A liquidação extrajudicial do Will Bank, decretada nesta quarta-feira (21) pelo Banco Central, trouxe incertezas imediatas para milhões de brasileiros que mantinham conta, cartão ou investimentos na instituição financeira digital. A medida atinge diretamente cerca de 12 milhões de clientes em todo o país.

Controlado pelo Banco Master, o Will Bank atuava principalmente com cartões de crédito, empréstimos pessoais e investimentos, com forte presença entre consumidores das classes C, D e E.

O que acontece agora com quem tinha conta no Will Bank

Para os clientes, o primeiro impacto prático já foi sentido antes mesmo do anúncio oficial. Na véspera da liquidação, a bandeira Mastercard suspendeu o uso dos cartões do Will Bank em sua rede.

Com a decisão do Banco Central, todos os cartões emitidos pela instituição serão cancelados definitivamente e não poderão mais ser utilizados para compras, saques ou pagamentos.

Além disso, novas movimentações financeiras ficam impedidas, e os clientes devem aguardar orientações oficiais sobre acesso a saldos e encerramento formal das contas.

E o dinheiro que estava aplicado no banco?

Quem mantinha investimentos no Will Bank está coberto pelo Fundo Garantidor de Créditos (FGC). O mecanismo garante a devolução de valores aplicados em produtos como CDBs, até o limite de R$ 250 mil por CPF ou CNPJ.

No site oficial, o Will Bank afirma que todos os investimentos contam com a proteção do FGC e que, mesmo diante de “comportamentos inesperados no mercado financeiro”, os clientes não sofrerão perdas dentro desse limite.

No entanto, especialistas alertam que o ressarcimento não costuma ser imediato.

Quando o cliente recebe o dinheiro do FGC

Segundo o professor da FIA Business School, Paulo Feldmann, clientes que tinham até R$ 250 mil aplicados tendem a receber o valor integral, mas o prazo pode variar.

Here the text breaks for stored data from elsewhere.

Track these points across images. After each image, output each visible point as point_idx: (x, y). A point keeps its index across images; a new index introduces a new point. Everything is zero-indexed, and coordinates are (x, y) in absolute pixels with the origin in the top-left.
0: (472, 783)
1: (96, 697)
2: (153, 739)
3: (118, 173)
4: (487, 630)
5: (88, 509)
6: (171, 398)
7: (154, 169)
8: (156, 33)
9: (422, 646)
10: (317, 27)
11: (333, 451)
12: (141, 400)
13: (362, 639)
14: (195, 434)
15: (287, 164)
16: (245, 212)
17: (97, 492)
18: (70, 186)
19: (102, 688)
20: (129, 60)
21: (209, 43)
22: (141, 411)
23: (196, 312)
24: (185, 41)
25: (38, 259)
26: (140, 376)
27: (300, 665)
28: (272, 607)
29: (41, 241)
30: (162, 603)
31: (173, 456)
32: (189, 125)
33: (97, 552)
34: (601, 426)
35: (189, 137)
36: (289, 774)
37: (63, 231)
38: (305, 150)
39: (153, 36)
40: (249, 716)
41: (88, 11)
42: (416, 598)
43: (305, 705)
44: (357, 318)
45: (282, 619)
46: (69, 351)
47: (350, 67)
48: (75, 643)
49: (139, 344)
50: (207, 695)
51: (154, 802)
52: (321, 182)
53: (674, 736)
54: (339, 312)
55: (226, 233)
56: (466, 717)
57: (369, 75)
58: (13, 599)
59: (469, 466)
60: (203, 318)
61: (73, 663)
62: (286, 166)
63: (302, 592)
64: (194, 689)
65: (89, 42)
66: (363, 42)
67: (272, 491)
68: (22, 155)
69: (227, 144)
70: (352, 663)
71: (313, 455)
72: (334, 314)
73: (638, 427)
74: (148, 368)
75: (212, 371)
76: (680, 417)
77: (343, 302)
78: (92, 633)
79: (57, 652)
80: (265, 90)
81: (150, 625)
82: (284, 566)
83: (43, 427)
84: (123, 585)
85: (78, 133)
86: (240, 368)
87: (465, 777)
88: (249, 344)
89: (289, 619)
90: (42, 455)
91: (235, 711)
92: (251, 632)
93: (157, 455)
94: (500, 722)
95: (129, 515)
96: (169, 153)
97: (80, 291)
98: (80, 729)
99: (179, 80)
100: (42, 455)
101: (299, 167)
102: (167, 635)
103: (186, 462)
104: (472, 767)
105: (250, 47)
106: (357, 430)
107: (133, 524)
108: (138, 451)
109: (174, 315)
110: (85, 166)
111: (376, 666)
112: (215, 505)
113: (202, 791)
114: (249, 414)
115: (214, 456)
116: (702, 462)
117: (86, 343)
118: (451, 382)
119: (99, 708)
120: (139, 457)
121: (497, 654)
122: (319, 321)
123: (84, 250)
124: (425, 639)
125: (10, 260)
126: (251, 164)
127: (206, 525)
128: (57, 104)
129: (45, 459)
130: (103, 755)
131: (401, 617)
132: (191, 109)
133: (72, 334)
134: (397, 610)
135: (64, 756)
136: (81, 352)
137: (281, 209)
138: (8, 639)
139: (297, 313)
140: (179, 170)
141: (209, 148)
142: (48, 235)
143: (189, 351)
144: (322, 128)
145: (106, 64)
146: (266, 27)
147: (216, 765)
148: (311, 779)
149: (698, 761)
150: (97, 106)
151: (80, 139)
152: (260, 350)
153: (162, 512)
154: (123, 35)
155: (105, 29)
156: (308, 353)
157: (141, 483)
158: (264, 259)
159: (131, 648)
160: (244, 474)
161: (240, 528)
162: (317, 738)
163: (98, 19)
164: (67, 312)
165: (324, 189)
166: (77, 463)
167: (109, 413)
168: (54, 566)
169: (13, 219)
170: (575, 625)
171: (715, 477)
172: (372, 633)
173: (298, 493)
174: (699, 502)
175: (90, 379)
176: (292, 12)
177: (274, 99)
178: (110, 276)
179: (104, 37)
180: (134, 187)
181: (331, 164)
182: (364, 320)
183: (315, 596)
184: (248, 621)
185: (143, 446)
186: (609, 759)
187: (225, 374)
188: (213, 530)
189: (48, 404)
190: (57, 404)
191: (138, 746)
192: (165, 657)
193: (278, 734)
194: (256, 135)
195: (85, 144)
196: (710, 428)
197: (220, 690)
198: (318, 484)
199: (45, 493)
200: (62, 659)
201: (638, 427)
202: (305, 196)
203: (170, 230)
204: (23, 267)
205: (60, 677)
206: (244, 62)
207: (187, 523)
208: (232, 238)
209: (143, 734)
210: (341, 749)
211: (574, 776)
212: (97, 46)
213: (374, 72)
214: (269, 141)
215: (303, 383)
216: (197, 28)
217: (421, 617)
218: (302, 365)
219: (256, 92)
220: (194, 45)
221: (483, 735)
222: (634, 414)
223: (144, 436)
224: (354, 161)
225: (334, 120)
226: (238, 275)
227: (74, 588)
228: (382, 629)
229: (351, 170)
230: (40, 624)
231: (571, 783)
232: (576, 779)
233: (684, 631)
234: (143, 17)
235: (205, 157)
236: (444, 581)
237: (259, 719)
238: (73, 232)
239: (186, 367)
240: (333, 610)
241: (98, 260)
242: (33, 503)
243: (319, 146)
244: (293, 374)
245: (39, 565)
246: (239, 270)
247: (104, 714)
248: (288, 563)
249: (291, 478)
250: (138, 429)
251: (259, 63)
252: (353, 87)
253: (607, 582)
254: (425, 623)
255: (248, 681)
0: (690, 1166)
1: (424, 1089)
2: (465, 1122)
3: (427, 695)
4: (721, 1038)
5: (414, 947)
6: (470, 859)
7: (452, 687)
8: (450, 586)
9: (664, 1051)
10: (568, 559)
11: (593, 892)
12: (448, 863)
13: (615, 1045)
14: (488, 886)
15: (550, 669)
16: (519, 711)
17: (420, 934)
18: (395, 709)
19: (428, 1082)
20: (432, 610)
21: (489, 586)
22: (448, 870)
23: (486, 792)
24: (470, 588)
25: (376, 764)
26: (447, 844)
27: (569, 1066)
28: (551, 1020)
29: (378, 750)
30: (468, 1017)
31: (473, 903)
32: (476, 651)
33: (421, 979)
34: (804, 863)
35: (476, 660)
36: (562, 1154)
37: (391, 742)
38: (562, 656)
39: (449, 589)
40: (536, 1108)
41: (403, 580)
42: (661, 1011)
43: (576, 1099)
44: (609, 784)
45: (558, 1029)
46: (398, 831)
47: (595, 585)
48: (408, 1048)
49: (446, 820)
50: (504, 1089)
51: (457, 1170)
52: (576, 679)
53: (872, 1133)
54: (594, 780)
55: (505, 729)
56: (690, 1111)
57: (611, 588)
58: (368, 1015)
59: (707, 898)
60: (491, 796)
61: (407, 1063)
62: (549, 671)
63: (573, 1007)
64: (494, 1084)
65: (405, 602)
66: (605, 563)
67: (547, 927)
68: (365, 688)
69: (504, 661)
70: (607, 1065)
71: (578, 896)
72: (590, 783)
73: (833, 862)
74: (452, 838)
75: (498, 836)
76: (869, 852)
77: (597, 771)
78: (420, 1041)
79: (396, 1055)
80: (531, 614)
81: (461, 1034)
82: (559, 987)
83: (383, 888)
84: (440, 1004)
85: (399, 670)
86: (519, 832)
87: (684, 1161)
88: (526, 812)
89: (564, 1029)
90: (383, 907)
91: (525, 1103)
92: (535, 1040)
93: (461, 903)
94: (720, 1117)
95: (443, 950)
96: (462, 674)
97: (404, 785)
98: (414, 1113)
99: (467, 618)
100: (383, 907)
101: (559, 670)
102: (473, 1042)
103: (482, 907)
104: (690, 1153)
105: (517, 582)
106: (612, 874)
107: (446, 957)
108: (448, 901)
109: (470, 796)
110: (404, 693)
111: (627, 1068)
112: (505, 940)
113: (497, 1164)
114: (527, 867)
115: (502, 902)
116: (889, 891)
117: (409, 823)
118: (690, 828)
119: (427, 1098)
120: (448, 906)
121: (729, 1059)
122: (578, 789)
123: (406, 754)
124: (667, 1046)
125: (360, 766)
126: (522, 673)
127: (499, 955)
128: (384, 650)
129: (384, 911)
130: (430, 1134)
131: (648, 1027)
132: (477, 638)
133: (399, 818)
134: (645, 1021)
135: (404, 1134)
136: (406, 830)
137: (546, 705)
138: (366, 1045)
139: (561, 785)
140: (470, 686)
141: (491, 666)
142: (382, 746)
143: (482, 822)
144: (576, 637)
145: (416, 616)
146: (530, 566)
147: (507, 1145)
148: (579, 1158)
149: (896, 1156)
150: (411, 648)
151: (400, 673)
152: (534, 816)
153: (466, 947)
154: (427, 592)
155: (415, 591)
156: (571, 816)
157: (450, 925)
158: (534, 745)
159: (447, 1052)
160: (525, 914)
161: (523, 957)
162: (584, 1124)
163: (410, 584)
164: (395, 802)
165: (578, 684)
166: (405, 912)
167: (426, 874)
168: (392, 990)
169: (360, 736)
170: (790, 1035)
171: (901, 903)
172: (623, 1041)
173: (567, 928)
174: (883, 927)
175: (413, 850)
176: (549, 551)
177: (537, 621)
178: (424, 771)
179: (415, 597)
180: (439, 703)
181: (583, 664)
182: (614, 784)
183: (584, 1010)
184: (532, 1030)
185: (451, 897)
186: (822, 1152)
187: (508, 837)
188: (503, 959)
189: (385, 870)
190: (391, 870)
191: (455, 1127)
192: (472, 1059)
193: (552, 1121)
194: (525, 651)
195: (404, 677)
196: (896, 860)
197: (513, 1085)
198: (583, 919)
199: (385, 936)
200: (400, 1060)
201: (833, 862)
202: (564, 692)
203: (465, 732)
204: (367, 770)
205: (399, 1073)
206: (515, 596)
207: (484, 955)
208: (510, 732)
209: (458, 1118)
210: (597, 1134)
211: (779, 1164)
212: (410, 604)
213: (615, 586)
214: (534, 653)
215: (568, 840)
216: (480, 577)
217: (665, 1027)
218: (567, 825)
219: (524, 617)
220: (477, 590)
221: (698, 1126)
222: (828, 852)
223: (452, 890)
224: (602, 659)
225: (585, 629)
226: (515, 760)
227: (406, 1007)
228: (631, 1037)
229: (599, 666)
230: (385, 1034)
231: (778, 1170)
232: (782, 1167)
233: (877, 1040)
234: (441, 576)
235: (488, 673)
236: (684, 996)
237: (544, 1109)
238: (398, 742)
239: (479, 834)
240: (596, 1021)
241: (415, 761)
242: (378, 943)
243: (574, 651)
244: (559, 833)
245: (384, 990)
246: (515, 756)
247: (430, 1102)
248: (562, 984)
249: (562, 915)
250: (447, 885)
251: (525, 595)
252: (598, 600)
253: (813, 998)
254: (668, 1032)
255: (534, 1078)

Para quem tinha valores superiores, a situação exige mais paciência. Um cliente com R$ 300 mil investidos, por exemplo, deve receber rapidamente os R$ 250 mil garantidos pelo fundo. Já os R$ 50 mil excedentes dependem da conclusão de todo o processo de liquidação do banco, o que pode levar meses ou até mais tempo.

Alerta para quem confiava apenas no FGC

O fundador da Cash Wise Investimento, Rafael Costa, faz um alerta importante aos correntistas e investidores: a garantia do FGC existe, mas não é perfeita.

Ele lembra que o fundo já está realizando o maior pagamento de sua história após a liquidação do Banco Master, com previsão de desembolsar cerca de R$ 40,6 bilhões para aproximadamente 800 mil investidores.

Com a entrada do caso Will Bank, o fundo pode enfrentar sobrecarga operacional, o que tende a alongar os prazos de pagamento aos clientes lesados.

Impacto maior em clientes de menor renda

O Will Bank se apresentava como uma instituição voltada ao atendimento das classes C, D e E. Para especialistas, isso torna o cenário ainda mais delicado.

Segundo Feldmann, há casos em que a poupança de toda uma família pode ter sido concentrada em um único banco digital. Clientes com valores acima do teto do FGC correm o risco de não recuperar integralmente os recursos ou de enfrentar longas esperas.

Apesar disso, o professor avalia que eventuais atrasos nos reembolsos não estão ligados a uma fragilidade estrutural do FGC, mas sim ao acúmulo de grandes liquidações em curto espaço de tempo.

Como o cliente deve se preparar a partir de agora

Especialistas recomendam que clientes acompanhem atentamente os comunicados oficiais do Banco Central, do FGC e do próprio Will Bank. Também é fundamental guardar comprovantes de investimentos, extratos e contratos.

Para o futuro, a orientação é diversificar aplicações, avaliar a solidez das instituições financeiras e não basear decisões apenas na existência de garantias, como o FGC.